Amoris Laetitia

I tend to keep my religion off these pages, at least explicitly. The recent restating of Catholic teaching on the family in Pope Francis’ Amoris Laetitia (The Joy of Love; I’m sure the echoes of Alex Comfort must not have been forgotten when the title was chosen), however, does fall, a bit, into the trap of both romanticising and problematising family life.  It recognises, it’s true,  the big difficulties of families subject to violence, disruption &c, but the “healthy dose of self-criticism” Francis urges really looks at reconciling extremes, not at helping the everyday. It does, however, acknowledge that

“At times we have also proposed a far too abstract and almost artificial theological ideal of marriage, far removed from the concrete situations and practical possibilities of real families.”
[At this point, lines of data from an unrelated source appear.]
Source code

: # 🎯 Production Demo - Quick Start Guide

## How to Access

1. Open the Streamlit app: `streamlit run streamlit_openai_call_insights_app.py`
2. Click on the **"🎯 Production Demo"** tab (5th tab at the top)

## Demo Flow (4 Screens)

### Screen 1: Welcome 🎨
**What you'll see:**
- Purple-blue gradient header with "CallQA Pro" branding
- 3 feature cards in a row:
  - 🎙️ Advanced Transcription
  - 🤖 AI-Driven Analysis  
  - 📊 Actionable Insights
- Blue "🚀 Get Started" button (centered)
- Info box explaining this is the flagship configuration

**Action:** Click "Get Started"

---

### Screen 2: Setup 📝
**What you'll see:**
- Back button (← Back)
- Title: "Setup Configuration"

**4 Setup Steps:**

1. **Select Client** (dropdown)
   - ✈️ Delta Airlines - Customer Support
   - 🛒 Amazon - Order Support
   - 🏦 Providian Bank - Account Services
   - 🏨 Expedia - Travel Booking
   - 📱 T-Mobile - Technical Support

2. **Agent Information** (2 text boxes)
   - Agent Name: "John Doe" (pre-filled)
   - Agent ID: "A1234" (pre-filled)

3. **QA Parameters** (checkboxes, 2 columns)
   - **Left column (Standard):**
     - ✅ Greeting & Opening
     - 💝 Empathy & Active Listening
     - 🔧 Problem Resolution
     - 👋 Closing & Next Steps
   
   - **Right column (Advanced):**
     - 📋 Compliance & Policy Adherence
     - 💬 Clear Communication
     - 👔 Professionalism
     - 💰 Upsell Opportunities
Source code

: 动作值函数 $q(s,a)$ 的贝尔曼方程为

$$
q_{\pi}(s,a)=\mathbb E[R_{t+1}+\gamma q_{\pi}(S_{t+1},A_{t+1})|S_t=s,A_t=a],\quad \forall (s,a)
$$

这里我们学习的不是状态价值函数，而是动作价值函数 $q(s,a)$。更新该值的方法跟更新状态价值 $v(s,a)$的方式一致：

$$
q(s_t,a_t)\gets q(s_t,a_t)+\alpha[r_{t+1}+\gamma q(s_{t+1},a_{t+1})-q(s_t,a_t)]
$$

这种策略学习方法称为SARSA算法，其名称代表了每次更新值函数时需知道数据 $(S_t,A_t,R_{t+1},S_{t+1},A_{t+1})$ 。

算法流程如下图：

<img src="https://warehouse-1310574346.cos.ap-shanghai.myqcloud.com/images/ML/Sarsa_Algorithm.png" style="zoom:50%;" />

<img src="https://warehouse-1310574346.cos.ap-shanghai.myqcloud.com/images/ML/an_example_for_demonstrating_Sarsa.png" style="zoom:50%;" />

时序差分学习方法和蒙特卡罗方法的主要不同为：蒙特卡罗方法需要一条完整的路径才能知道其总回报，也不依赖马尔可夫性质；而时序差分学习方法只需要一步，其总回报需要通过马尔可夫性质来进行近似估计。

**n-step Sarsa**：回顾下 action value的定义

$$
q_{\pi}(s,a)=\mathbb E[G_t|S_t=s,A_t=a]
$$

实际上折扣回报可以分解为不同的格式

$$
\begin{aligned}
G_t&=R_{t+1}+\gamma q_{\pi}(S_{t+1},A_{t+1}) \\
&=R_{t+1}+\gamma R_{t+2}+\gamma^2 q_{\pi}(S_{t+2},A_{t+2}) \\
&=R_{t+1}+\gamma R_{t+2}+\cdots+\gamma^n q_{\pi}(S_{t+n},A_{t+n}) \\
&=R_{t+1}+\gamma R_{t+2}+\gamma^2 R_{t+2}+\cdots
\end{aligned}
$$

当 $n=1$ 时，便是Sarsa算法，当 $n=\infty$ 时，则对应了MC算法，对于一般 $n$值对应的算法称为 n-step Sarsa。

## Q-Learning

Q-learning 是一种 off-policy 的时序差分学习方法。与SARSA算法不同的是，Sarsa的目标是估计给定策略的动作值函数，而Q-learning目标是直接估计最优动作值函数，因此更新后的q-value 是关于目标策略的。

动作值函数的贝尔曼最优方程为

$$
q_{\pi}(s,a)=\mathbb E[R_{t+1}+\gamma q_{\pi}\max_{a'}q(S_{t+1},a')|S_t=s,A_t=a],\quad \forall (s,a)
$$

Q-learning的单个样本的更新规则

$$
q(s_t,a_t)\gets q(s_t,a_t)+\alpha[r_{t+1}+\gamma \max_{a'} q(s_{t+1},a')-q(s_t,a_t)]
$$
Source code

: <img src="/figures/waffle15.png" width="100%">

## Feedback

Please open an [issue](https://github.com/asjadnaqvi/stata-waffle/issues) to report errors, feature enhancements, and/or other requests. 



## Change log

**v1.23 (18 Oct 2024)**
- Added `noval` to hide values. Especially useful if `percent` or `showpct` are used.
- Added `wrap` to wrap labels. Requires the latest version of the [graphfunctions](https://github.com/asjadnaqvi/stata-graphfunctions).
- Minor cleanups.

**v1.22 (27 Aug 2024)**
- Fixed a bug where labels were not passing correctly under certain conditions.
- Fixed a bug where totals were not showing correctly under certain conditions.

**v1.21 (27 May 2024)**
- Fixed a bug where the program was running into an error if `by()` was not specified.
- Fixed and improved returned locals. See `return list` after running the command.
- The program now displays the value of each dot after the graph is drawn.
The argument in my youth was that a celibate clergy were free precisely to guide and judge at a distance; it’s as if, by asking married lay people their opinions and experiences (however wobbly that process was), Catholic theology has woken up to the weaknesses of this approach. Who, as they say, knew?

So Amoris Laetitia carries a lot of burdens: what in shorthand we might call theologically sound messages need to take into account very explicitly what I keep referring to as the dura et aspera of shopping with children, childcare, telly, finding school uniform… As I write a five-year-old comes in to talk about Narnia and a three-year-old interrupts to tell me she is the pink Powerpuff girl. Nuff said.

This post from last year makes two points about family: that even everyday parenthood is (for many people unexpectedly) very hard work and often unrewarding; that what we could do with –  not just within Catholicism – is the guidance (and warning) of those who have tried it and nevertheless want to support young families.

It’s almost as if the injunctions of Paul to Timothy that the presiding elder should be able to manage their (OK, his) family and be the husband of one wife has some wisdom after all; leadership needs to include mentorship, and family is no exception.